TASK DESCRIPTION:
Please repeat the records below from the first line through the line containing "Varastossa 3 kpl", swapping "kupongilla" for "koodilla" and leaving everything else the same.

LISTED RECORDS:
↓↓↓

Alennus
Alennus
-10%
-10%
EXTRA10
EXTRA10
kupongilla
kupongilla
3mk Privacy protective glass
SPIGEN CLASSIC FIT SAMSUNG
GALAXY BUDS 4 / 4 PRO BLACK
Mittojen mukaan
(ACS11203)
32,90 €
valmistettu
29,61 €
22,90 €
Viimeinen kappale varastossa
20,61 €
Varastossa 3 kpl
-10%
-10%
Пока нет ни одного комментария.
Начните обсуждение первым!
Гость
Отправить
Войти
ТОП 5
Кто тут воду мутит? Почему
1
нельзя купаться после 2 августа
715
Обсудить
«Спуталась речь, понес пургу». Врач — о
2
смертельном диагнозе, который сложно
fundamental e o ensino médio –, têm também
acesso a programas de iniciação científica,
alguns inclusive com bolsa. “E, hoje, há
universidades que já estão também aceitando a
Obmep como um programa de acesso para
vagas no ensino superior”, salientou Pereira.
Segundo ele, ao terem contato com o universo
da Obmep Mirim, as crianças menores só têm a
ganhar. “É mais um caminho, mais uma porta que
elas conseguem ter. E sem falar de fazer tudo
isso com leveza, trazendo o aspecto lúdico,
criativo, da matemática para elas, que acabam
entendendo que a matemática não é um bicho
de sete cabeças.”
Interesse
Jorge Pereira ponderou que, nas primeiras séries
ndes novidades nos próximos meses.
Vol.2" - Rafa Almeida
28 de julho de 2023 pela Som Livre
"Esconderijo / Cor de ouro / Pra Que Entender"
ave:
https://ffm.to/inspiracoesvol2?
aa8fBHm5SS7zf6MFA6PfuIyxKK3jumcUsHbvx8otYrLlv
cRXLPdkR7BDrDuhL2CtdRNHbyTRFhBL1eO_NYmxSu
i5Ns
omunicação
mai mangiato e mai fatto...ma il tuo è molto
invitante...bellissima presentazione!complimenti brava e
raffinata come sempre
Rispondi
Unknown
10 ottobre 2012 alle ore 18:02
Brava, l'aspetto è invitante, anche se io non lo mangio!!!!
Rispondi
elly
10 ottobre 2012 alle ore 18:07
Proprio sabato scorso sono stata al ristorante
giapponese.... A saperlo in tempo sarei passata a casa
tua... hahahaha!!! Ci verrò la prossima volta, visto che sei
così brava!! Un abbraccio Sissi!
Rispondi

↑↑↑

YOUR RESPONSE:
Alennus
Alennus
-10%
-10%
EXTRA10
EXTRA10
koodilla
koodilla
3mk Privacy protective glass
SPIGEN CLASSIC FIT SAMSUNG
GALAXY BUDS 4 / 4 PRO BLACK
Mittojen mukaan
(ACS11203)
32,90 €
valmistettu
29,61 €
22,90 €
Viimeinen kappale varastossa
20,61 €
Varastossa 3 kpl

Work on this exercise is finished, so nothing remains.